Interview mit HWWI-Konjunkturchef Rasantes Wachstum - aber nicht für alle

Stand: 13.08.2010 09:29 Uhr

Die deutsche Wirtschaft wächst so stark wie noch nie seit der Wiedervereinigung: Das meldet das Statistische Bundesamt. Doch nicht alle profitieren vom Aufschwung, sagt Konjunkturexperte Bräuninger im Interview mit tagesschau.de. Zugleich warnt er vor Risiken für die Konjunkturerholung. Vor allem in den USA sei die Wirtschaft noch sehr von den staatlichen Konjunkturprogrammen abhängig.

tagesschau.de: Die deutsche Wirtschaft ist im zweiten Quartal kräftig gewachsen. Ist Deutschland eine Lokomotive der weltweiten Konjunkturerholung oder wird es eher von Ländern wie China mitgezogen?

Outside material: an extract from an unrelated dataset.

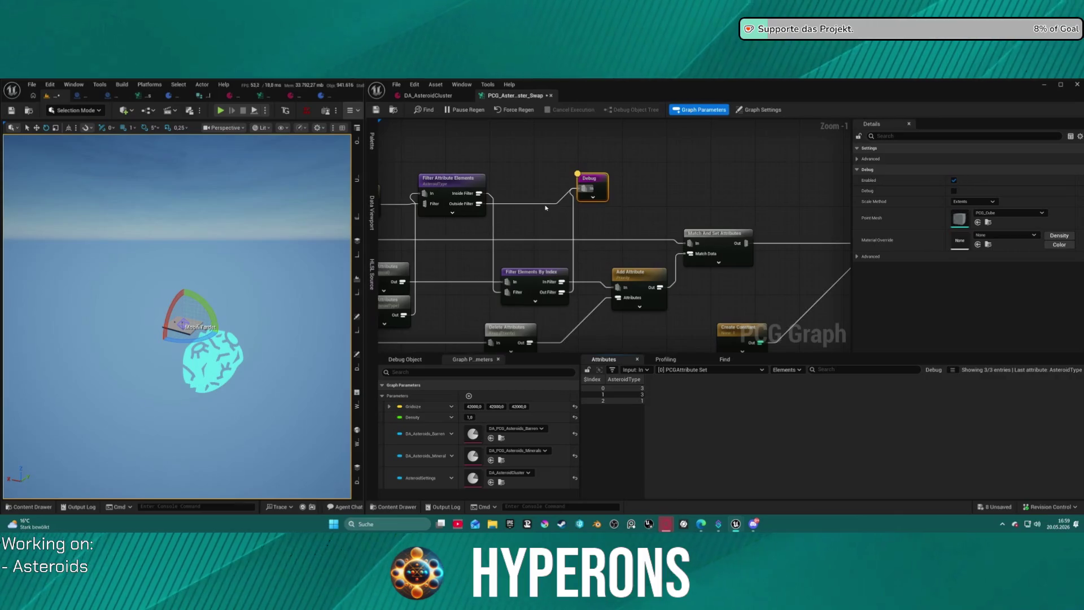
pyautogui.keyDown('alt'); pyautogui.click(549, 204); pyautogui.keyUp('alt')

Michael Bräuninger: Die deutsche Wirtschaft liegt im Mittelfeld. Es gibt einige Länder, insbesondere die Schwellenländer, die deutlich stärker und schneller wachsen und Deutschland über die Exporte mitziehen. Es gibt aber andererseits viele Industrieländer, die deutlich langsamer wachsen als Deutschland. In diesen Ländern sind neben der Konjunkturkrise auch größere Strukturprobleme zu bewältigen. Hier hat Deutschland in den vergangenen Jahren gute Reformen hingelegt. Diese erlauben jetzt ein relativ robustes Wachstum.

Zur Person
Michael Bräuninger leitet am Hamburgischen Weltwirtschaftsinstitut (HWWI) den Bereich "Wirtschaftliche Trends" mit den Schwerpunkten Konjunktur und Wachstumspolitik. Er unterrichtet als Professor an der Helmut-Schmidt-Universität Hamburg, wo er mit einer Arbeit zur Rentenversicherung auch habilitierte.

"Exportbranchen wachsen am stärksten"

tagesschau.de: Welche Branchen tragen den aktuellen Aufschwung in Deutschland und welche profitieren kaum vom Wirtschaftswachstum?

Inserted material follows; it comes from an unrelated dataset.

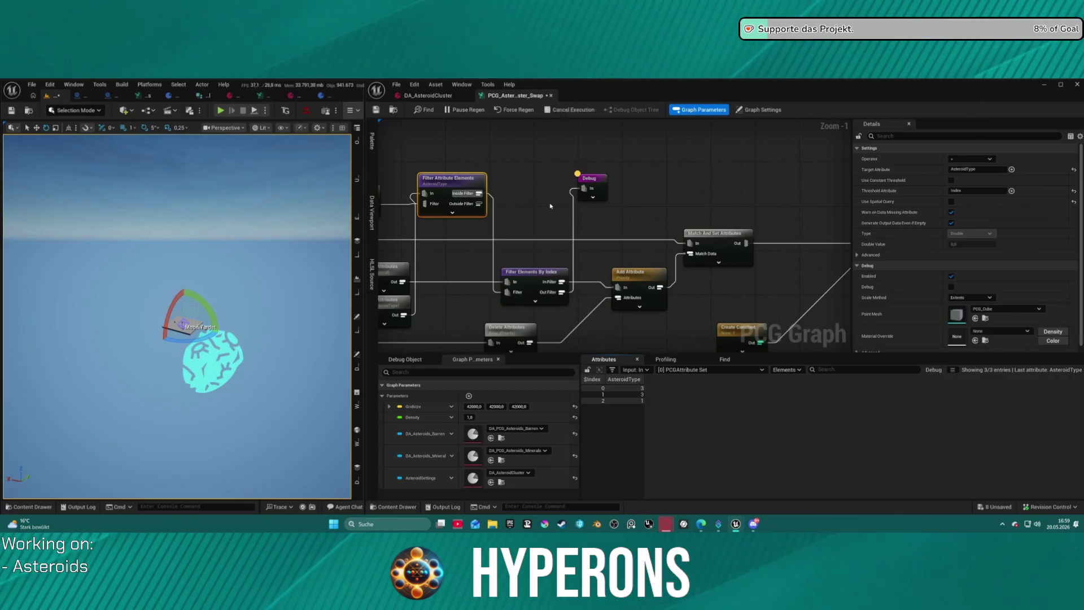
pyautogui.click(608, 180)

Bräuninger: In der Krise sind zunächst alle exportorientierten Branchen besonders stark eingebrochen. Umgekehrt sind jetzt in diesen Branchen die Erholungsprozesse und die Wachstumsraten am stärksten. Das ist insbesondere der Maschinenbau, aber auch die Chemieindustrie und die Automobilindustrie.

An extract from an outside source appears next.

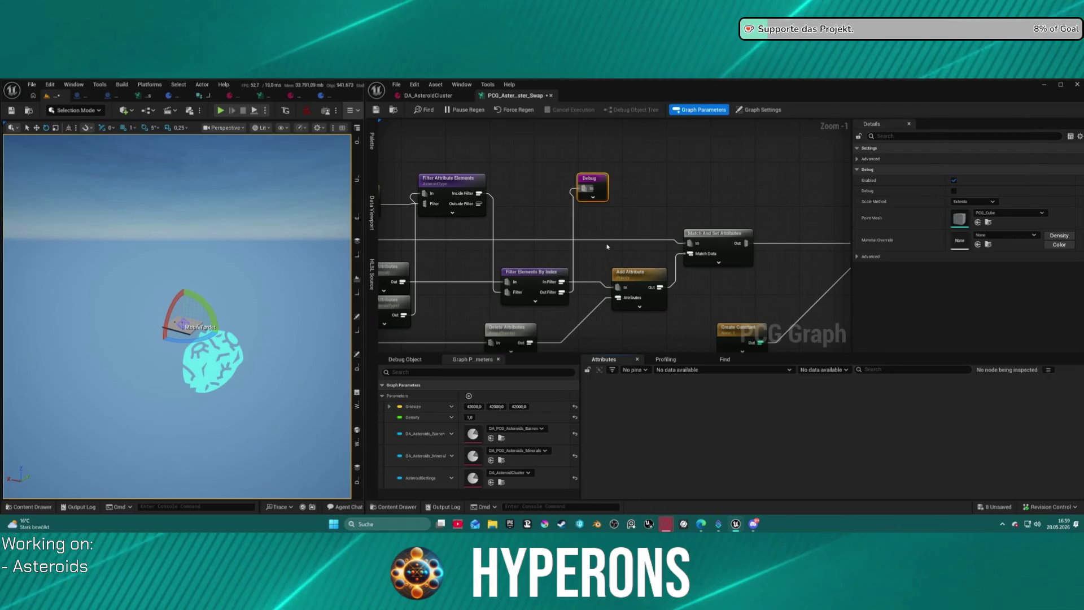
pyautogui.moveTo(580, 192); pyautogui.dragTo(625, 197)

tagesschau.de: Die Exporte laufen wieder gut, aber der Privatkonsum hinkt noch hinterher. Sind allein die Exportfirmen die Gewinner des Aufschwungs?

Bräuninger: Die Exportfirmen sind derzeit diejenigen mit den größten Veränderungen. Umgekehrt muss man aber sagen, dass im Dienstleistungsbereich die Einbrüche sehr viel geringer waren - und damit jetzt auch die Wachstumsraten. Das bedeutet aber nicht, dass es den Firmen dort wirklich schlechter geht, sondern sie haben einfach nicht so viel aufzuholen.

tagesschau.de: Die französische Regierung kritisierte kürzlich, dass der Erfolg der deutschen Exportwirtschaft zu Lasten der anderen Staaten in Europa gehe. Gleichzeitig zeigen aber die aktuellen Zahlen zum deutschen Außenhandel, dass auch die Einfuhren aus den EU-Staaten kräftig steigen. Wer leidet unter den Wachstumsraten der deutschen Exporte?

Bräuninger: Die Behauptung, dass darunter die anderen Staaten zu leiden haben, ist nicht plausibel. Deutschland ist international sehr stark vernetzt. Wir exportieren sehr viel, aber wir importieren auch sehr viel. Wir sind spezialisiert im Bereich des Maschinenbaus und der Automobilindustrie. Das sind exportstarke Branchen. Umgekehrt importieren wir Konsumgüter. Insofern ist es nicht richtig, dass andere Staaten darunter stark leiden.

"Erstaunlich wenige Firmenpleiten"

tagesschau.de: Viele Konzerne steuern derzeit auf Rekordergebnisse zu, nachdem es im Krisenjahr 2009 noch eine Pleitewelle bei den Unternehmen gab. Ist der Erfolg der großen Firmen auch ein Ergebnis dieser Entwicklung im vergangenen Jahr?

Bräuninger: Nein, das ist kein Wettbewerb, in dem es um Verdrängung geht. Wir hatten eine schwere Krise, in der viele Unternehmen insolvent geworden sind. Insgesamt hat es aber angesichts des tiefen Einbruchs erstaunlich wenige Firmenpleiten gegeben. Natürlich waren die Firmen betroffen, die strukturell am ehesten Probleme hatten. Firmen, die gut aufgestellt waren, haben die Krise überlebt und können jetzt wieder schnell wachsen.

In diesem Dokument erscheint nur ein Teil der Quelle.